Retype the stretch of the listing below from the line containing "What is the difference between the second" through the line containing "To the nearest", with every character unchanged.

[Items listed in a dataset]
+++++

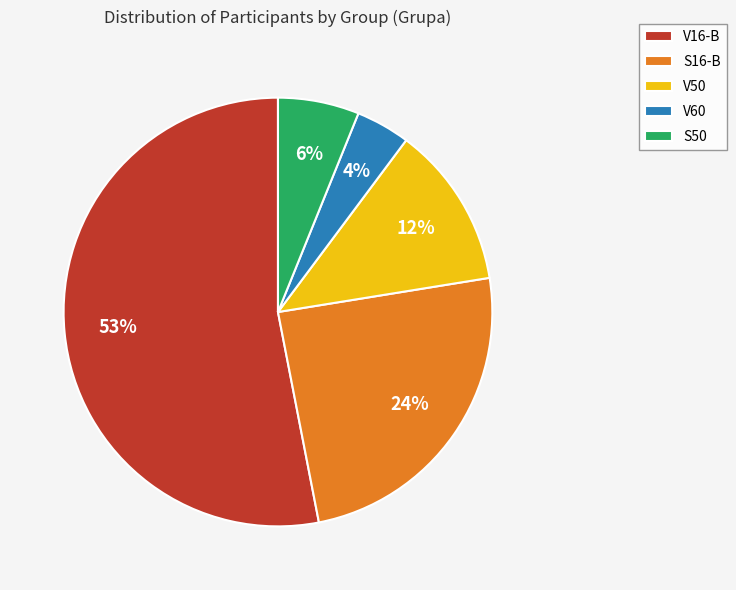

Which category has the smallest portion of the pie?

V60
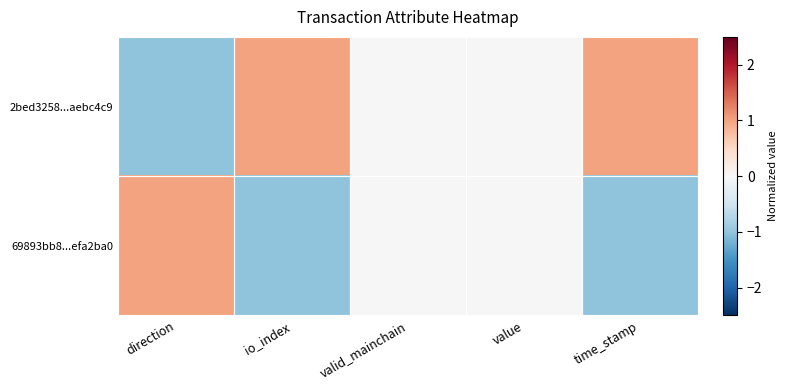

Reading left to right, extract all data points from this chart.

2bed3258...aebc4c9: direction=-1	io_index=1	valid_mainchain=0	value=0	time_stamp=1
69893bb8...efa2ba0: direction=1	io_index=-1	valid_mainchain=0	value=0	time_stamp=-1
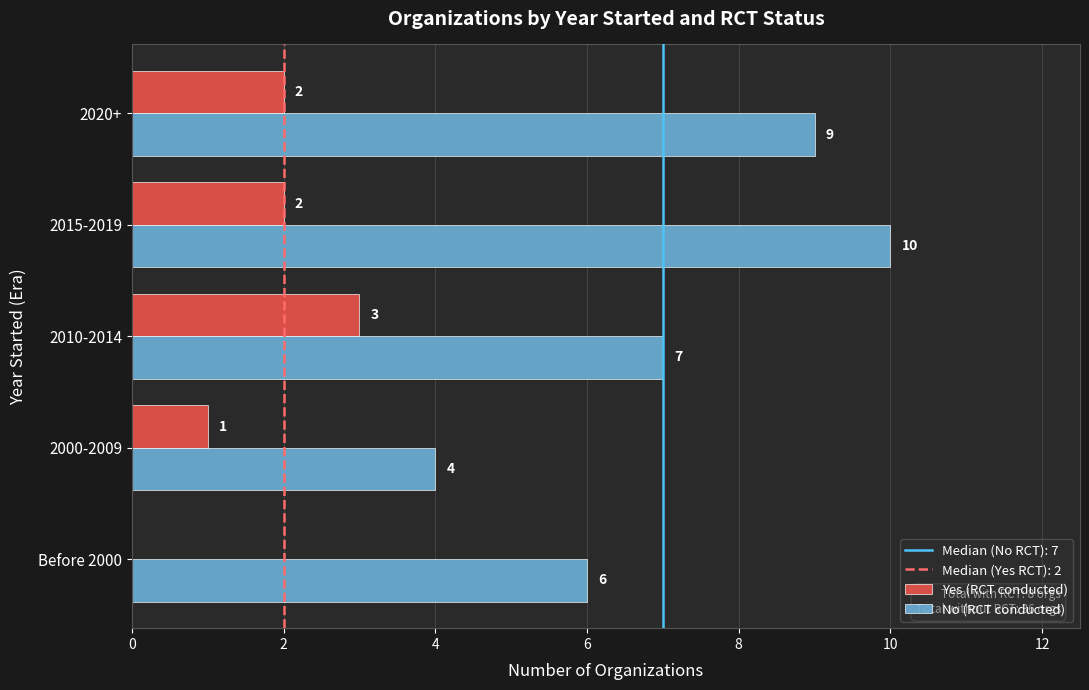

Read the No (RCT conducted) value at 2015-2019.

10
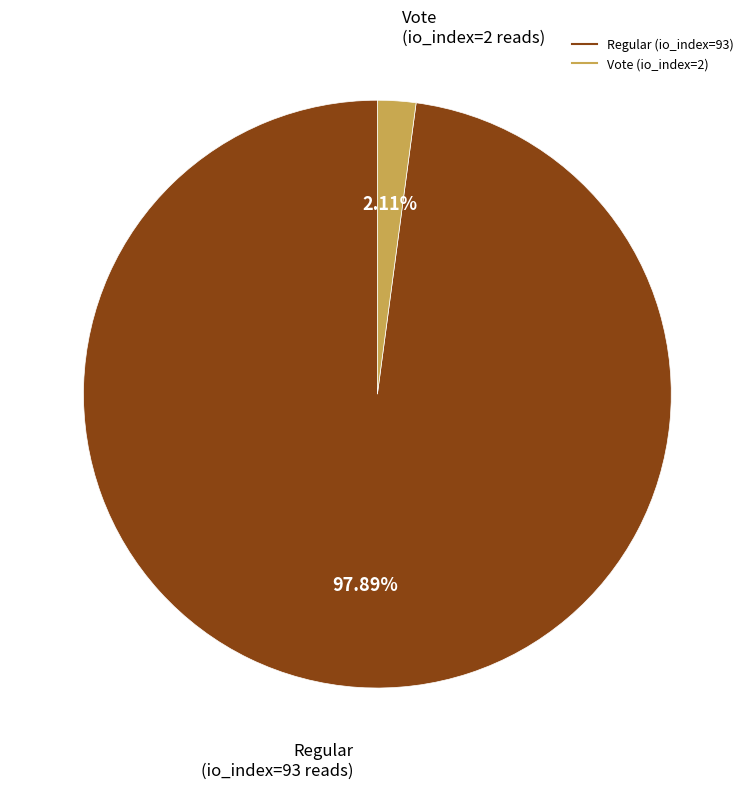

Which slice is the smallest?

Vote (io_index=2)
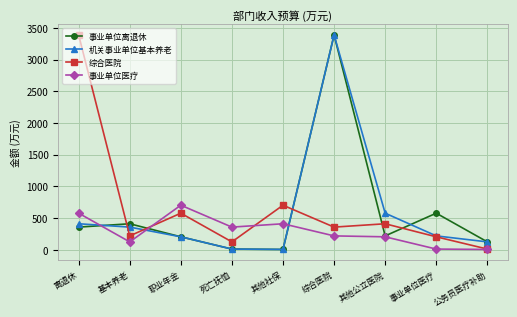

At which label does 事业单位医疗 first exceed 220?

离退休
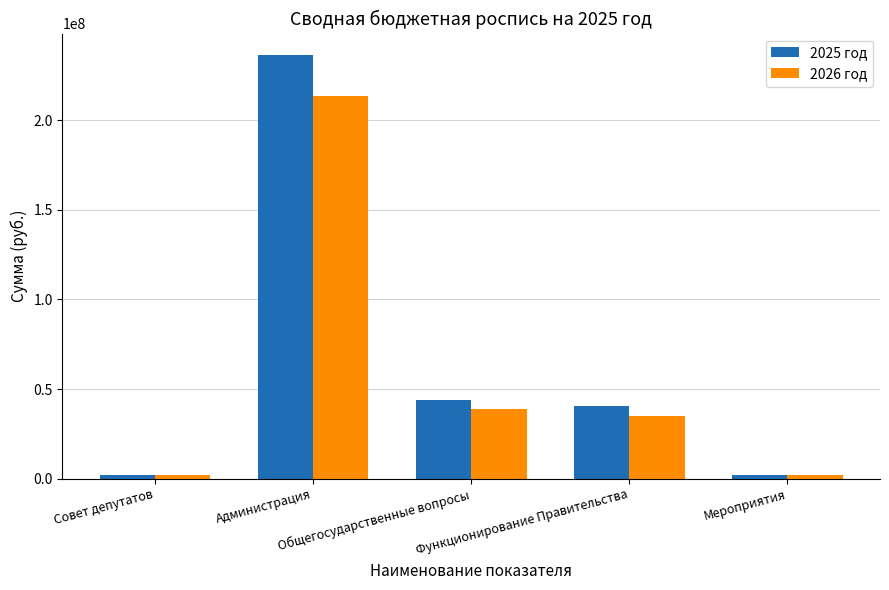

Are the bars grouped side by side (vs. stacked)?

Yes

+++++

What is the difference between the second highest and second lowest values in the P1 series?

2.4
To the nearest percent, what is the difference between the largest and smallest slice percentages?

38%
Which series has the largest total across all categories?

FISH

+++++

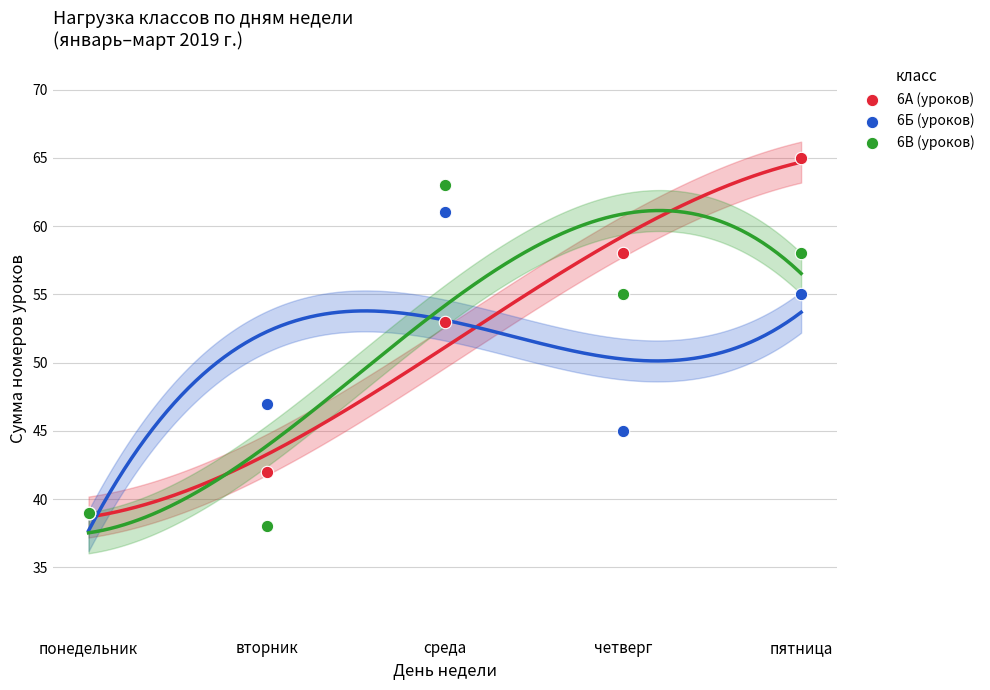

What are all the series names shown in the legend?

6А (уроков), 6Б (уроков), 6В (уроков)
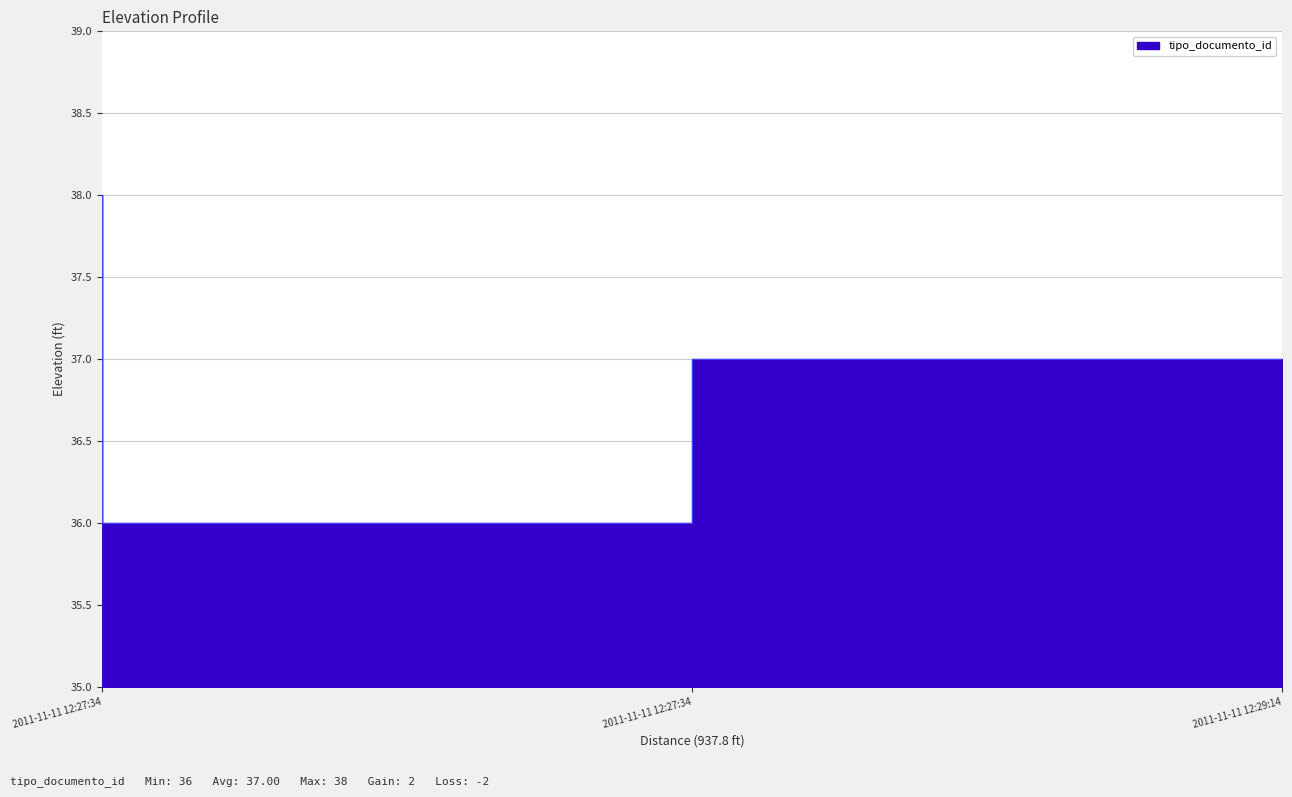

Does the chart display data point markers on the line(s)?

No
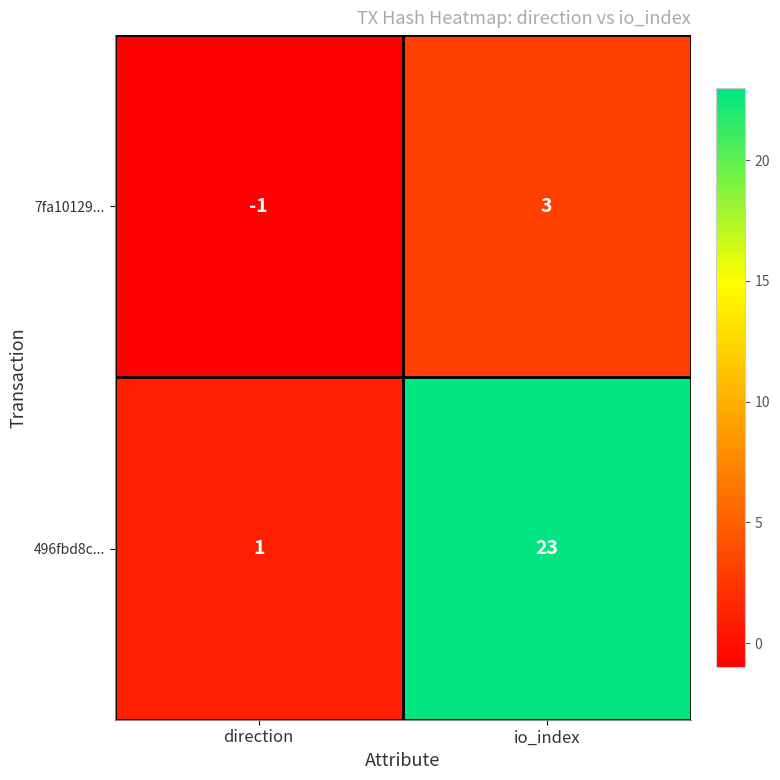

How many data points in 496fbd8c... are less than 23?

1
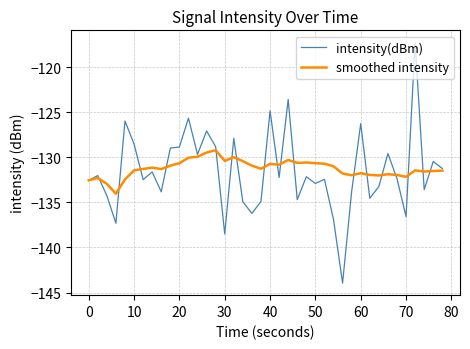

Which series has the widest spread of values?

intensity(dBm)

+++++

Your response –
What is the difference between the second highest and second lowest values in the P1 series?

2.4
To the nearest percent, what is the difference between the largest and smallest slice percentages?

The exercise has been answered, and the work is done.